Perfume Genius’ favourite Bob Dylan song: “A really beautiful, simple hymn”
“I think people come to my music just to feel less lonely,” Perfume Genius once said. “When I write, sometimes I think, ‘What would I have liked to have heard when I was younger?’”
Speaking just before the release of his fourth studio album, 2017’s No Shape, Perfume Genius (the solo project of singer-songwriter Michael Alden Hadreas) had gained a loyal, avid fanbase in those who found solace in his vulnerable lyrical portrayals of queerness, desire, trauma and the ever-present feelings that surround personal growth.
With melodies of art pop, glam rock, indie rock and more merging together in his sounds, Hadreas carefully curates the world of Perfume Genius into one where emotions, in all of their complexity, are granted the space to be reckoned with and evolve into something greater.
As with most musicians, regardless of generational divide, Hadreas recognises the impact that the genius of Bob Dylan has had on the singer-songwriter tradition. For many, Dylan did not just write his own songs and perform them; he completely reimagined the way that songs could be written and communicated, no mere performer but rather a cultural icon who truly became synonymous with his music – despite the carefully curated mystique that continues to surround him.
Selecting a favourite Dylan song for Stereogum, commemorating the musician’s 80th birthday, Hadreas chose ‘Oh, Sister’ from the 1976 album Desire. Born in the interim of Dylan’s legendary Rolling Thunder Revue tours and primarily written with co-writer Jacques Levy (a collaborator of Roger McGuinn’s), Desire’s result bears a darkness that seeps through each song.
“I sing ‘Oh, Sister’ at home all the time,” Hadreas admits. “The lyrics can function in many different ways depending on what’s needed.”
Indeed, the song can take on many lives, depending on one’s point of view. On one end of the spectrum, Dylan’s song is a ballad to a sister, begging for compassion and comfort in the wake of her silence. “We grew up together from the cradle to the grave,” he cries, with a call to a God-like figure: “We died and were reborn and then mysteriously saved.”
Dylan invokes God in another potential interpretation of ‘Oh, Sister’, considered through a romantic lens.
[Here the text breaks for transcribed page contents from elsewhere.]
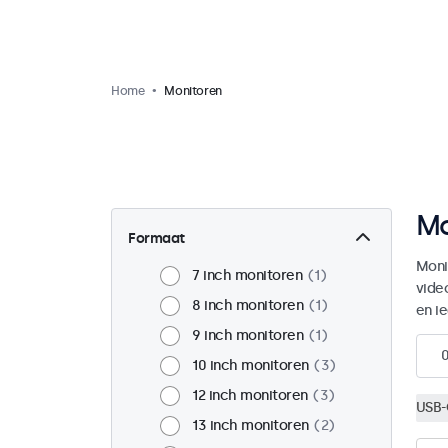
Home
Monitoren
Mo
Formaat
Moni
7 inch monitoren
1
vide
8 inch monitoren
1
en i
9 inch monitoren
1
10 inch monitoren
3
12 inch monitoren
3
USB-
13 inch monitoren
2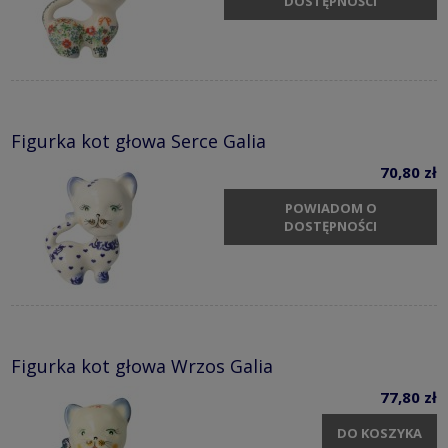
DOSTĘPNOŚCI
Figurka kot głowa Serce Galia
70,80 zł
POWIADOM O
DOSTĘPNOŚCI
Figurka kot głowa Wrzos Galia
77,80 zł
DO KOSZYKA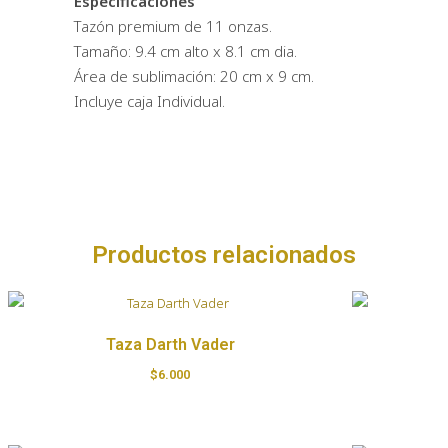
Especificaciones
Tazón premium de 11 onzas.
Tamaño: 9.4 cm alto x 8.1 cm dia.
Área de sublimación: 20 cm x 9 cm.
Incluye caja Individual.
Productos relacionados
Taza Darth Vader
$
6.000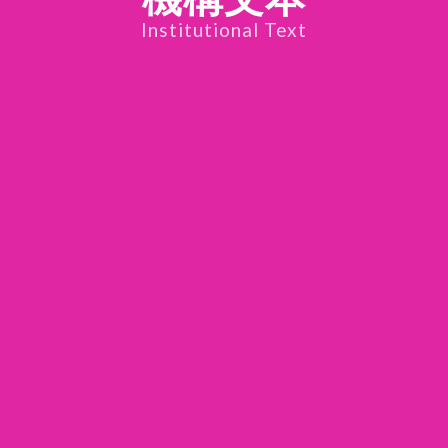
Institutional Text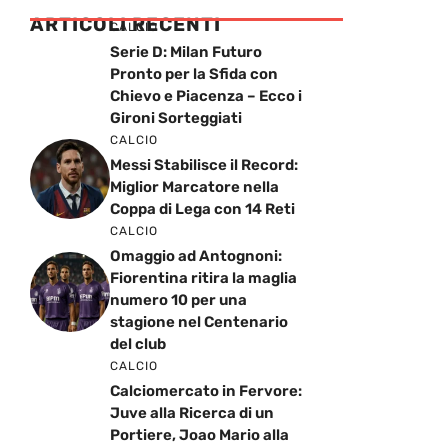
ARTICOLI RECENTI
CALCIO
Serie D: Milan Futuro
Pronto per la Sfida con
Chievo e Piacenza – Ecco i
Gironi Sorteggiati
CALCIO
Messi Stabilisce il Record:
Miglior Marcatore nella
Coppa di Lega con 14 Reti
CALCIO
Omaggio ad Antognoni:
Fiorentina ritira la maglia
numero 10 per una
stagione nel Centenario
del club
CALCIO
Calciomercato in Fervore:
Juve alla Ricerca di un
Portiere, Joao Mario alla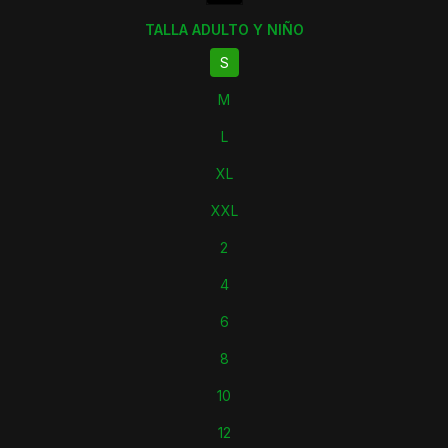
TALLA ADULTO Y NIÑO
S
M
L
XL
XXL
2
4
6
8
10
12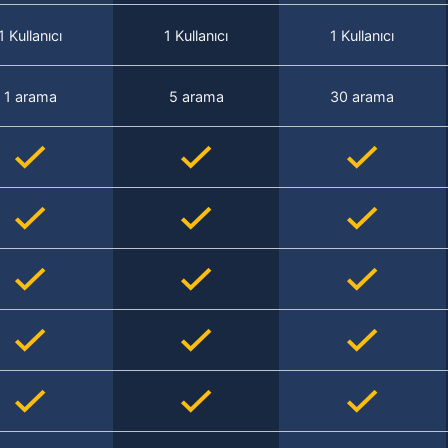
1 Kullanıcı
1 Kullanıcı
1 Kullanıcı
1 arama
5 arama
30 arama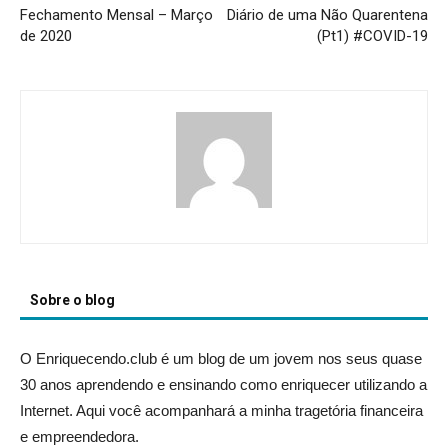
Fechamento Mensal – Março
Diário de uma Não Quarentena
de 2020
(Pt1) #COVID-19
Sobre o blog
O Enriquecendo.club é um blog de um jovem nos seus quase
30 anos aprendendo e ensinando como enriquecer utilizando a
Internet. Aqui você acompanhará a minha tragetória financeira
e empreendedora.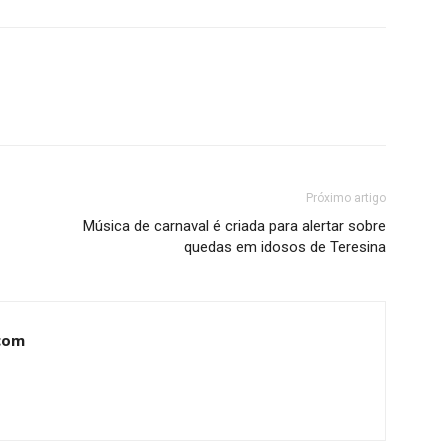
Próximo artigo
Música de carnaval é criada para alertar sobre
quedas em idosos de Teresina
com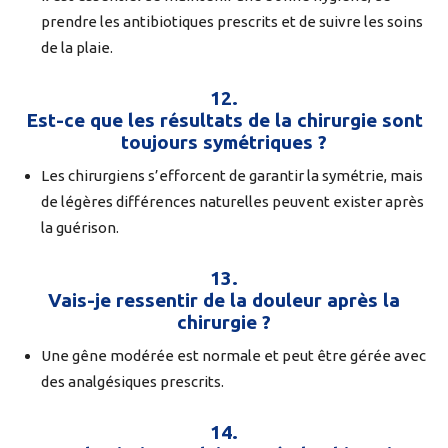
prendre les antibiotiques prescrits et de suivre les soins
de la plaie.
12.
Est-ce que les résultats de la chirurgie sont
toujours symétriques ?
Les chirurgiens s’efforcent de garantir la symétrie, mais
de légères différences naturelles peuvent exister après
la guérison.
13.
Vais-je ressentir de la douleur après la
chirurgie ?
Une gêne modérée est normale et peut être gérée avec
des analgésiques prescrits.
14.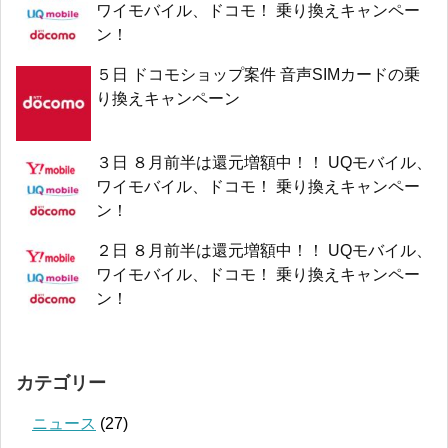
ワイモバイル、ドコモ！ 乗り換えキャンペー
ン！
５日 ドコモショップ案件 音声SIMカードの乗
り換えキャンペーン
３日 ８月前半は還元増額中！！ UQモバイル、
ワイモバイル、ドコモ！ 乗り換えキャンペー
ン！
２日 ８月前半は還元増額中！！ UQモバイル、
ワイモバイル、ドコモ！ 乗り換えキャンペー
ン！
カテゴリー
ニュース
(27)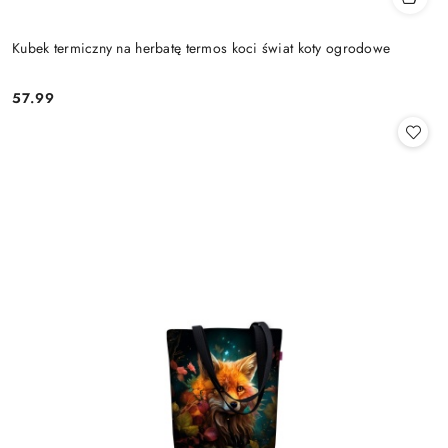
Kubek termiczny na herbatę termos koci świat koty ogrodowe
57.99
Cena: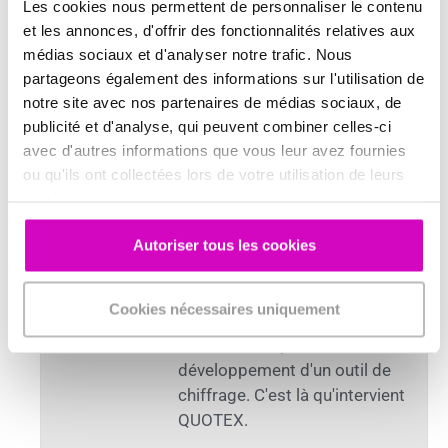
Les cookies nous permettent de personnaliser le contenu
et les annonces, d'offrir des fonctionnalités relatives aux
médias sociaux et d'analyser notre trafic. Nous
partageons également des informations sur l'utilisation de
notre site avec nos partenaires de médias sociaux, de
Joachim Ménager
publicité et d'analyse, qui peuvent combiner celles-ci
A vos côtés pour répondre à
avec d'autres informations que vous leur avez fournies
vos besoins spécifiques
ou qu'ils ont collectées lors de votre utilisation de leurs
d'études de prix, de rédaction
services.
d'offres commerciales et de
gestion globale de votre
Autoriser tous les cookies
entreprise. Les commerciaux
et deviseurs doivent se
Cookies nécessaires uniquement
focaliser sur la prise de
commandes, pas sur le
développement d'un outil de
chiffrage. C'est là qu'intervient
QUOTEX.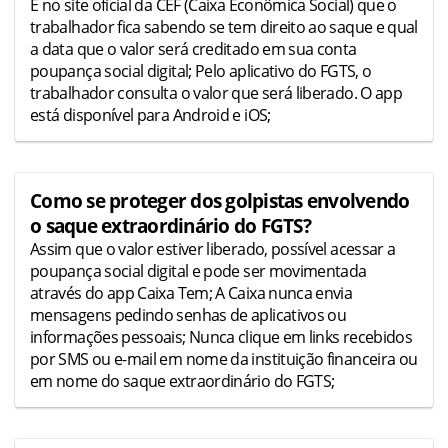
É no site oficial da CEF (Caixa Econômica Social) que o
trabalhador fica sabendo se tem direito ao saque e qual
a data que o valor será creditado em sua conta
poupança social digital; Pelo aplicativo do FGTS, o
trabalhador consulta o valor que será liberado. O app
está disponível para Android e iOS;
Como se proteger dos golpistas envolvendo
o saque extraordinário do FGTS?
Assim que o valor estiver liberado, possível acessar a
poupança social digital e pode ser movimentada
através do app Caixa Tem; A Caixa nunca envia
mensagens pedindo senhas de aplicativos ou
informações pessoais; Nunca clique em links recebidos
por SMS ou e-mail em nome da instituição financeira ou
em nome do saque extraordinário do FGTS;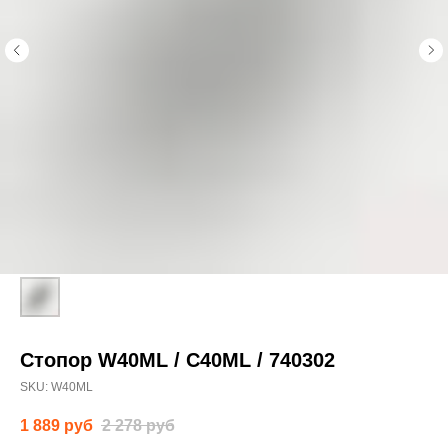
Стопор W40ML / C40ML / 740302
SKU:
W40ML
1 889
руб
2 278
руб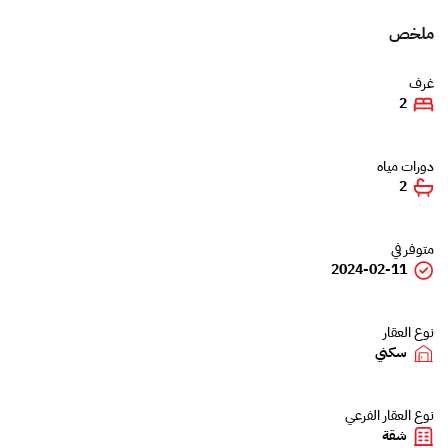
ملخص
غرف
2
دورات مياه
2
متوفر في
2024-02-11
نوع العقار
سكني
نوع العقار الفرعي
شقة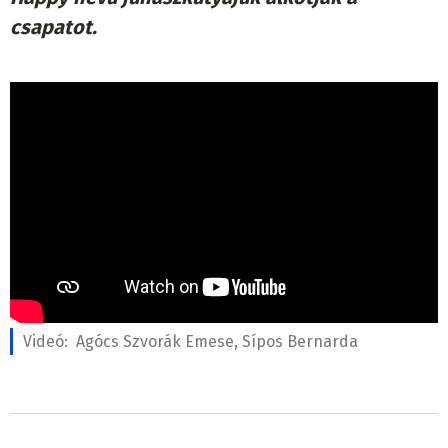
csapatot.
Videó:
Agócs Szvorák Emese, Sípos Bernarda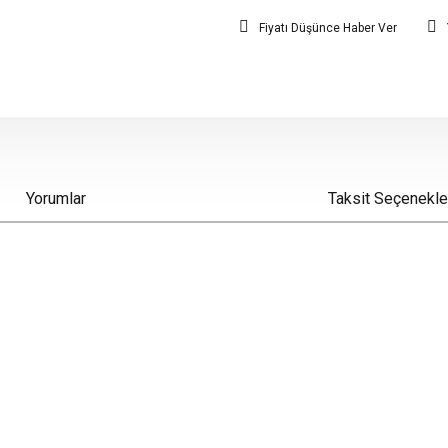
Fiyatı Düşünce Haber Ver
Yorumlar
Taksit Seçenekle
iz gördüğünüz noktaları öneri formunu kullanarak tarafımıza iletebilirsiniz.
Bu ürüne ilk yorumu siz yapın!
Yorum Yaz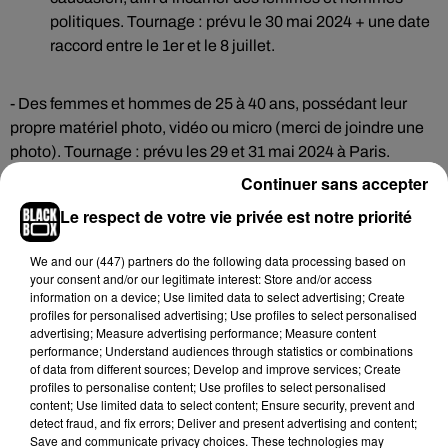
politiques. Tournage : prévu le 30 mai 2024 + une date
raccord entre le 1er et le 8 juillet.
- Des femmes et hommes de 25 à 40 ans, possédant leur
propre matériel photo, vidéo ou micro (merci de joindre une
photo). Tournage : prévu les 29 et 31 mai 2024 à Paris.
Continuer sans accepter
Silhouettes parlantes :
Le respect de votre vie privée est notre priorité
We and
our (447) partners
do the following data processing based on
Des femmes et hommes de 18 à 65 ans, d'origine
your consent and/or our legitimate interest: Store and/or access
information on a device; Use limited data to select advertising; Create
japonaise et parlant japonais sans accent. Tournage
profiles for personalised advertising; Use profiles to select personalised
: prévu le 21 juin 2024 à Paris.
advertising; Measure advertising performance; Measure content
performance; Understand audiences through statistics or combinations
of data from different sources; Develop and improve services; Create
profiles to personalise content; Use profiles to select personalised
Un garçon de 16 ans révolus en paraissant 14, type
content; Use limited data to select content; Ensure security, prevent and
caucasien. Tournage prévu le 5 juin 2024 à Paris.
detect fraud, and fix errors; Deliver and present advertising and content;
Save and communicate privacy choices. These technologies may
Rémunération : 250€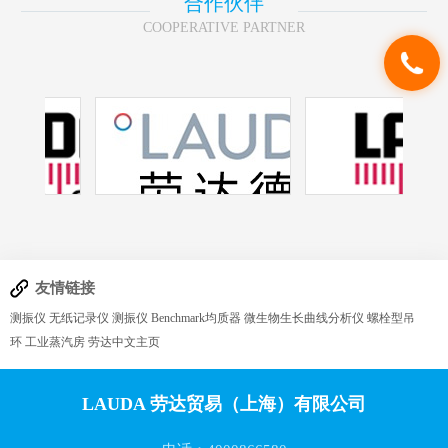
合作伙伴
COOPERATIVE PARTNER
友情链接
测振仪
无纸记录仪
测振仪
Benchmark均质器
微生物生长曲线分析仪
螺栓型吊
环
工业蒸汽房
劳达中文主页
LAUDA 劳达贸易（上海）有限公司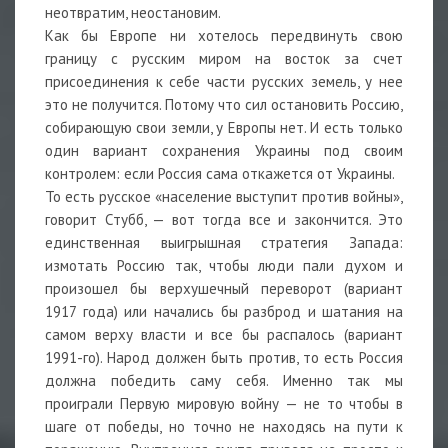
неотвратим, неостановим.
Как бы Европе ни хотелось передвинуть свою
границу с русским миром на восток за счет
присоединения к себе части русских земель, у нее
это не получится. Потому что сил остановить Россию,
собирающую свои земли, у Европы нет. И есть только
один вариант сохранения Украины под своим
контролем: если Россия сама откажется от Украины.
То есть русское «население выступит против войны»,
говорит Стубб, — вот тогда все и закончится. Это
единственная выигрышная стратегия Запада:
измотать Россию так, чтобы люди пали духом и
произошел бы верхушечный переворот (вариант
1917 года) или начались бы разброд и шатания на
самом верху власти и все бы распалось (вариант
1991-го). Народ должен быть против, то есть Россия
должна победить саму себя. Именно так мы
проиграли Первую мировую войну — не то чтобы в
шаге от победы, но точно не находясь на пути к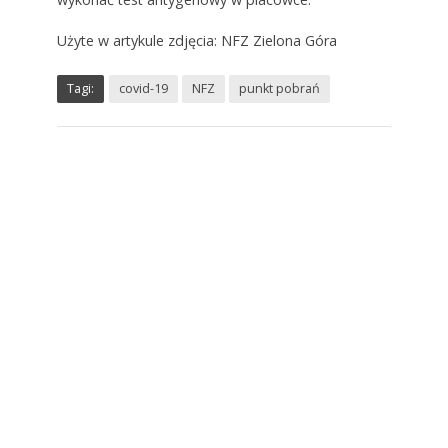
Użyte w artykule zdjęcia: NFZ Zielona Góra
Tagi:
covid-19
NFZ
punkt pobrań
The opening lines of “Oh, sister, when I come to lie in your arms / You should not treat me like a stranger” become a lovesick plea, with Dylan likening the relationship to a divine calling. Another interpretation suggests that Dylan is responding to radical feminists of the 1970s, asking for a resolution with lines such as, “Oh, sister, am I not a brother to you? / And one deserving of affection?”
With haunting backing vocals from Emmylou Harris, her voice trailing just behind Dylan’s, ‘Oh, Sister’ becomes a sort of call-and-response, an echo of a love – whether that be romantic or platonic – that strives to persist.
“Mostly I think of it as a really beautiful, simple hymn of forgiveness and care,” Hadreas posits. “It could also be a cheeky love song, where he is using God as a way to get in. Those sort of temper each other, making me able to connect to each idea more.”
Hadreas also notes the literal craft of ‘Oh, Sister’ as part of its appeal. “Just the math of it is really satisfying too, every word is perfectly placed and fully resonates,” he explains. “It kind of has whatever weight you give it, which is always true, but the song feels specifically built that way.”